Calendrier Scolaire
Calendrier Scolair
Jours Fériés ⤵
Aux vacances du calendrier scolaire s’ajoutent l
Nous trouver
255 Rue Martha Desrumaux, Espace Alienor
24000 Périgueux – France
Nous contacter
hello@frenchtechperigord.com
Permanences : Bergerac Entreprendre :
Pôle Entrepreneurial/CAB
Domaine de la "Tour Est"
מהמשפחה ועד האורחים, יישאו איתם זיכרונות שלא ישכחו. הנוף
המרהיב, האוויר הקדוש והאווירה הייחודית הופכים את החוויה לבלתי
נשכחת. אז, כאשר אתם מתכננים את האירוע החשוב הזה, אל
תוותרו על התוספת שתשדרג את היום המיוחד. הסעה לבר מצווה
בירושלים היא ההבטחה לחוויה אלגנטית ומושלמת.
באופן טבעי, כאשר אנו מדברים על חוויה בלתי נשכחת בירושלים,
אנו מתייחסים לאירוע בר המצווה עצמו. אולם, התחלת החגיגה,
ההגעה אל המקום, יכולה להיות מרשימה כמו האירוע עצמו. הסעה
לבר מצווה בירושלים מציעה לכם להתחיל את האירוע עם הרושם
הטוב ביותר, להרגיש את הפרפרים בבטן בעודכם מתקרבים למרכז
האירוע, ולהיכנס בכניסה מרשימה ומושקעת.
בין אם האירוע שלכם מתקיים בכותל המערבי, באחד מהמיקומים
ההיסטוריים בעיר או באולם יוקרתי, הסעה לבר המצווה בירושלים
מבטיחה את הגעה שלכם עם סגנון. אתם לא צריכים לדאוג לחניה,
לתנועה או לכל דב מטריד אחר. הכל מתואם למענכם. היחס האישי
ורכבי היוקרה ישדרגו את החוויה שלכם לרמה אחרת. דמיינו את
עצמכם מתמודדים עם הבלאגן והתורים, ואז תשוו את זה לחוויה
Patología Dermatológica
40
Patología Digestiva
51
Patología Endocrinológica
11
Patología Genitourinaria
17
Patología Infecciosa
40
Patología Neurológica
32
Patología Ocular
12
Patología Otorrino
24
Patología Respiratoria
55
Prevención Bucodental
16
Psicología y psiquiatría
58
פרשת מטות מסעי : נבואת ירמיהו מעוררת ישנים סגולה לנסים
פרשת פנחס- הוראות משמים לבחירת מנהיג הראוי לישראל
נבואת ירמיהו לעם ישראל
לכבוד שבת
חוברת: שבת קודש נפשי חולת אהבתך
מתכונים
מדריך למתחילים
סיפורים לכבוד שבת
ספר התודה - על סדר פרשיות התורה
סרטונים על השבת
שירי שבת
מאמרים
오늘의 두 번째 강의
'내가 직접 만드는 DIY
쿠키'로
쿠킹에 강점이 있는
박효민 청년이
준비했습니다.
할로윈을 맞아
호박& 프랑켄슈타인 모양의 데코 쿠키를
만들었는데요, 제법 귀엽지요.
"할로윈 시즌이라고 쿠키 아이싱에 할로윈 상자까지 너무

.....

:: EXERCISE DESCRIPTION ::
Please output the full listing, keeping every character the same.

:: RESPONSE TO THIS EXERCISE ::
Calendrier Scolaire
Calendrier Scolair
Jours Fériés ⤵
Aux vacances du calendrier scolaire s’ajoutent l
Nous trouver
255 Rue Martha Desrumaux, Espace Alienor
24000 Périgueux – France
Nous contacter
hello@frenchtechperigord.com
Permanences : Bergerac Entreprendre :
Pôle Entrepreneurial/CAB
Domaine de la "Tour Est"
מהמשפחה ועד האורחים, יישאו איתם זיכרונות שלא ישכחו. הנוף
המרהיב, האוויר הקדוש והאווירה הייחודית הופכים את החוויה לבלתי
נשכחת. אז, כאשר אתם מתכננים את האירוע החשוב הזה, אל
תוותרו על התוספת שתשדרג את היום המיוחד. הסעה לבר מצווה
בירושלים היא ההבטחה לחוויה אלגנטית ומושלמת.
באופן טבעי, כאשר אנו מדברים על חוויה בלתי נשכחת בירושלים,
אנו מתייחסים לאירוע בר המצווה עצמו. אולם, התחלת החגיגה,
ההגעה אל המקום, יכולה להיות מרשימה כמו האירוע עצמו. הסעה
לבר מצווה בירושלים מציעה לכם להתחיל את האירוע עם הרושם
הטוב ביותר, להרגיש את הפרפרים בבטן בעודכם מתקרבים למרכז
האירוע, ולהיכנס בכניסה מרשימה ומושקעת.
בין אם האירוע שלכם מתקיים בכותל המערבי, באחד מהמיקומים
ההיסטוריים בעיר או באולם יוקרתי, הסעה לבר המצווה בירושלים
מבטיחה את הגעה שלכם עם סגנון. אתם לא צריכים לדאוג לחניה,
לתנועה או לכל דב מטריד אחר. הכל מתואם למענכם. היחס האישי
ורכבי היוקרה ישדרגו את החוויה שלכם לרמה אחרת. דמיינו את
עצמכם מתמודדים עם הבלאגן והתורים, ואז תשוו את זה לחוויה
Patología Dermatológica
40
Patología Digestiva
51
Patología Endocrinológica
11
Patología Genitourinaria
17
Patología Infecciosa
40
Patología Neurológica
32
Patología Ocular
12
Patología Otorrino
24
Patología Respiratoria
55
Prevención Bucodental
16
Psicología y psiquiatría
58
פרשת מטות מסעי : נבואת ירמיהו מעוררת ישנים סגולה לנסים
פרשת פנחס- הוראות משמים לבחירת מנהיג הראוי לישראל
נבואת ירמיהו לעם ישראל
לכבוד שבת
חוברת: שבת קודש נפשי חולת אהבתך
מתכונים
מדריך למתחילים
סיפורים לכבוד שבת
ספר התודה - על סדר פרשיות התורה
סרטונים על השבת
שירי שבת
מאמרים
오늘의 두 번째 강의
'내가 직접 만드는 DIY
쿠키'로
쿠킹에 강점이 있는
박효민 청년이
준비했습니다.
할로윈을 맞아
호박& 프랑켄슈타인 모양의 데코 쿠키를
만들었는데요, 제법 귀엽지요.
"할로윈 시즌이라고 쿠키 아이싱에 할로윈 상자까지 너무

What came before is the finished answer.